Tomorrow will mark seven weeks (or 49 days, but who’s counting) from Governor Cuomo’s delivery of his State of the State address wherein he revealed his vision of an expanded gaming business in New York. Everyone will recall that the governor announced that he would be supporting the development of three casinos in upstate New York. New York City and Long Island were apparently left outside looking in. What a difference several weeks, in the dead of winter, can make on what could be a transformative issue for New York.
Many of the leaders in the gaming sector have hired strategists and in some cases lobbyists to monitor the issue, not knowing whether they will end up supporting or battling against the expansion of casino gaming in New York. With stakeholders owning or planning new casinos in neighboring states, having a finger on the pulse of New York is critical.
The best example of how the New York market can create unrest throughout the region is Genting’s Resorts World casino at the Aqueduct Race Track facility in Queens. While other gaming interests were tired of a broken and suspect RFP process, Genting’s late entry (coupled with a $380 million check) was enough to land the deal. Although it is currently limited to VLTs, the margins and usage of the machines have surpassed even the most liberal forecasts. Moreover, while Resorts World has prospered, other casinos have not fared well as evidenced by the financial difficulties of Connecticut casinos, and the continuing decline of Atlantic City. By illustration, the new cornerstone destination casino in Atlantic City – The Revel – has run aground. After less than a year in operation the glittering gem has filed for bankruptcy. Imagine the impact of a Resorts World facility upgraded to include table games with millions of people only a short drive or subway ride away?
That proposition is not comforting to others in the industry that might see Genting as having favored nation status in New York. Already, “grassroots organizations” are beginning to emerge with funding by the dominant operators interested in maintaining the status quo in New York gaming – Native American tribes. The Seneca, Oneida and Akwesasne Mohawk tribes all own gaming facilities inside New York’s boundaries and all have the means and a litigious history that could complicate the governor’s plans.
New York remains behind the progress of other states in the northeast in gaming development. Pennsylvania, Connecticut and New Jersey have mature gaming operations. After new laws allowed casino gaming in Massachusetts, the commonwealth is in the midst of a methodical evaluation of casino siting and operator evaluation. The new frontier of northeastern casinos highlight the complexity of many macro and micro sector specific issues, from licensing fees and taxing structures to forecasts on market saturation. Those government officials who are bullish on New York gaming expansion see the entry of the Empire State into the mix as a game changer, where competing interests inside and near New York will be battling for runner up status. To get to that point, however, many pieces will need to fall into place in a difficult environment.
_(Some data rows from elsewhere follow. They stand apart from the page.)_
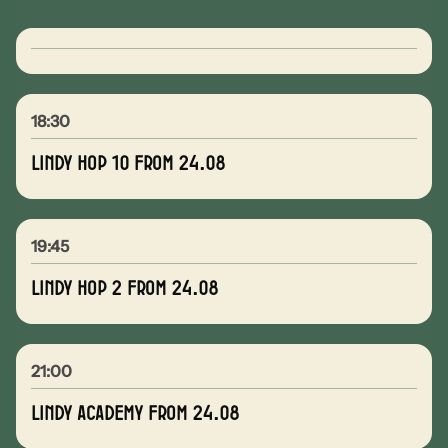
18:30
Lindy Hop 10 from 24.08
19:45
Lindy Hop 2 from 24.08
21:00
Lindy Academy from 24.08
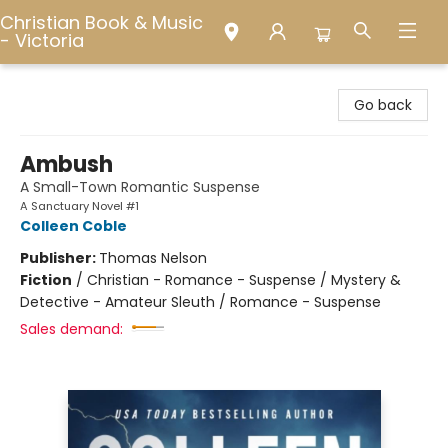
Christian Book & Music
- Victoria
Christian Book & Music - Victoria
Go back
Ambush
A Small-Town Romantic Suspense
A Sanctuary Novel #1
Colleen Coble
Publisher:
Thomas Nelson
Fiction
/
Christian - Romance - Suspense / Mystery &
Detective - Amateur Sleuth / Romance - Suspense
Sales demand:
At the moment, the largest gaming companies are looking at the greater New York City region and Long Island as the only viable prospects. Indeed, casinos in these areas will be the jackpot in any siting and award process. Legislative leaders have all sent signals to the governor that consideration of casinos sited in certain areas of New York City and Long Island are needed. While there may be interest by some companies in the governor’s upstate destination casino vision, don’t be looking for grand transformative projects by industry leaders in Watertown or Utica in the near future. Industry leaders will tell you that the juice is not worth the squeeze.
In real time, and for the next 30 days, the governor and Legislature will be consumed with the passage of an on time budget prior to the April 1 legal deadline. In an effort to avoid interference with this year’s early religious holidays, the practical deadline is several days in advance of April 1.
In the meantime, like managers in spring training, the savvy players will be developing their strategy teams and girding for what is continuing to look like the seminal issue of the 2013 legislative session. Although it is early to put too much stock into polls on the issue, it appears that the current unknowns related to casino siting, i.e., where they will be located, are dragging down the public approval numbers to currently make the ballot measure a 50-50 proposition. If the issue does not receive clarity in advance of a ballot measure, opponents of expanded casino gaming will have a ready-made wedge issue to try and defeat the proposition.
The politics of a ballot measure become increasingly complicated as Election Day 2013 nears. The state political calendar this year is quiet with one exception. There will be a mayoral election in New York City to replace the formidable Michael Bloomberg. If the expansion of the casino gaming issue manifests itself as a contentious issue in the New York City mayoral race, look for interests on both sides of the equation to get involved early and often. Pro-casino interests can be expected to fill the coffers of mayoral candidates to neutralize the issue.
It may be nearly seven weeks since the governor’s State of the State address, but it is also barely more than eight months to Election Day on November 5, 2013.